Once the residents were relocated, after a year, the city issued a demolition contract and the buildings were torn down. It was soon after the city issued bids for development in August of 2008.
Soon after, City Council had agreed to move forward with Associated Contracting Service Inc. in 2009 for the company to have 180 days to come up with a development proposal. Then the state of the economy changed, and so did a future for the lot.
At a work session earlier this year, the Planning Commission presented a plan to council for some possible uses for that property.
One suggestion from the Planning Commission was to contact the Richmond Chapter of Urban Land Institute regarding the use of their Technical Assistance Panel program to assist with the comprehensive plan and development plans for the lot.
The Planning Commission told council the UPI study would cost about $10,000.
City Manager Dr. Edwin Daley said prior to the meeting in January that the best use of the property would be single-family residential.
“The city has more multi-family housing than it can handle at this time,” Daley said. “We’re already at our capacity. We do not need any more multi-family housing ... recreation or housing. Those would be two practical uses. And if you’re doing housing, I would make it single-family residential.”
Now, months after the presentation from the Planning Commission in January, council did just that and voted to refer to the Planning Commission for a resolution of rezoning the Bluffs property to single-family housing units.
Vice Mayor Jasmine Gore expressed concern before the vote, inquiring as to why the vote was being taken before a plan was in the hands of council.
Daley addressed her questions and said that interest has been shown in the property.
“There is someone interested in the property,” Daley said. “...They’re interested in having this property. Just so you know, before it goes to sale, that is going to be used for single-family residential and they have to come back with a subdivision plan.”
Daley said rezoning the Bluffs property also meant that council would be selling the land on the terms of just being used for single-family homes and if there would be any other usage for the property, it would have to be changed and voted on by council first.

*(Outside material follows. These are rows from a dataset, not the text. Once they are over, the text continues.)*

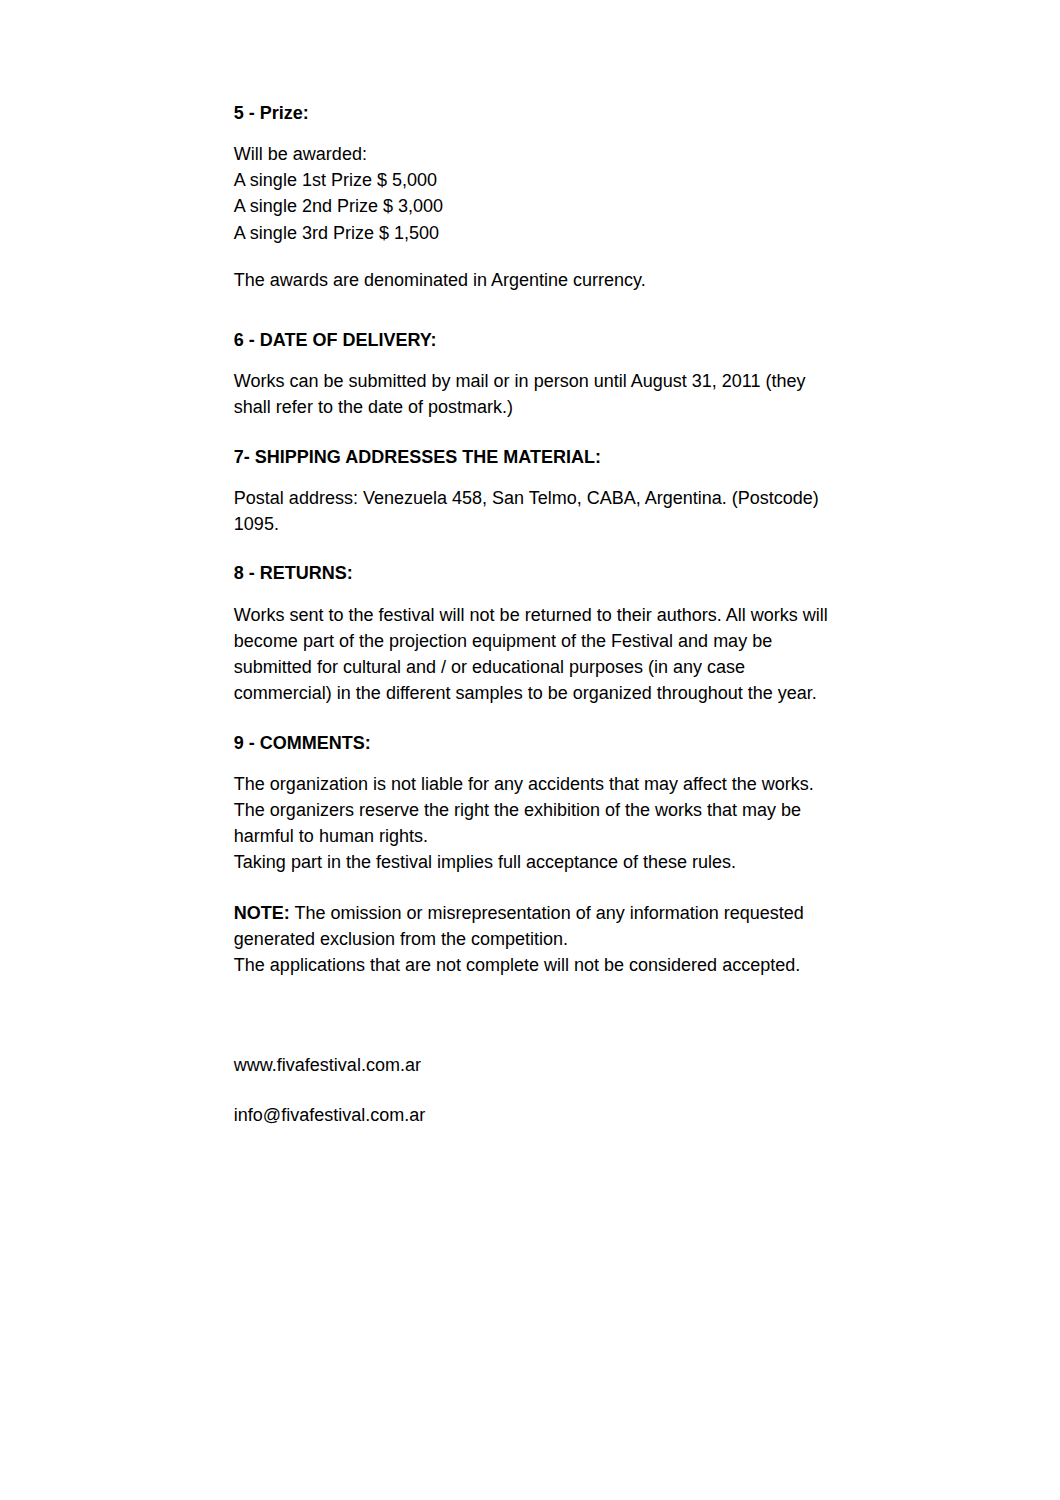5 - Prize:
Will be awarded:
A single 1st Prize $ 5,000
A single 2nd Prize $ 3,000
A single 3rd Prize $ 1,500
The awards are denominated in Argentine currency.
6 - DATE OF DELIVERY:
Works can be submitted by mail or in person until August 31, 2011 (they shall refer to the date of postmark.)
7- SHIPPING ADDRESSES THE MATERIAL:
Postal address: Venezuela 458, San Telmo, CABA, Argentina. (Postcode) 1095.
8 - RETURNS:
Works sent to the festival will not be returned to their authors. All works will become part of the projection equipment of the Festival and may be submitted for cultural and / or educational purposes (in any case commercial) in the different samples to be organized throughout the year.
9 - COMMENTS:
The organization is not liable for any accidents that may affect the works. The organizers reserve the right the exhibition of the works that may be harmful to human rights.
Taking part in the festival implies full acceptance of these rules.
NOTE: The omission or misrepresentation of any information requested generated exclusion from the competition.
The applications that are not complete will not be considered accepted.
www.fivafestival.com.ar
info@fivafestival.com.ar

A motion was made by Councilor Roosevelt Edwards to have the Planning Commission develop a resolution of rezoning the Bluffs. The motion was seconded by Councilor Wayne Walton with all councilors voting yes to the motion.
Council also voted during the meeting on Tuesday evening to extend the former Copeland site, which is located in Downtown Hopewell, to the river and change the zoning from residential medium density to the downtown central business district.
Currently, council owns the 9.6 acres. The expansion and rezoning recommendation of the property comes from a June meeting of the Planning Commission, in which a 5-to-0 vote was held to approve the expansion.
Before the vote was taken on Tuesday night, a public hearing was held in which, Barbara Parker, a resident living next to the property, was the only speaker.
She expressed her disdain for not only extending the property, but making it part of downtown Hopewell.
“I don’t go downtown,” Parker said. “I don’t like the area and I don’t want to see it come close to me. ... I’m selfish. I like my property, people don’t bother me. I’m really concerned about what might go in there.”
While she asked council what was proposed for that area, her questions went unanswered at the meeting. The motion was made by Walton and seconded by Gore to rezone and amend the property, which is located at 205 Appomattox Street.
Before the vote, Councilor Christina Luman-Bailey spoke out against the expansion, noting that if the property comes that close to the river there should be a protection in the proposed use of the property for a park, and have the upper part of the site used for businesses.
“If we approve this we could put some caveat to divide it into three sections, a park, recreational use and the upper area for the property,” Bailey said.
In the end, the rezoning and expansion of the site passed, with Bailey being the only councilor to vote against the proposal.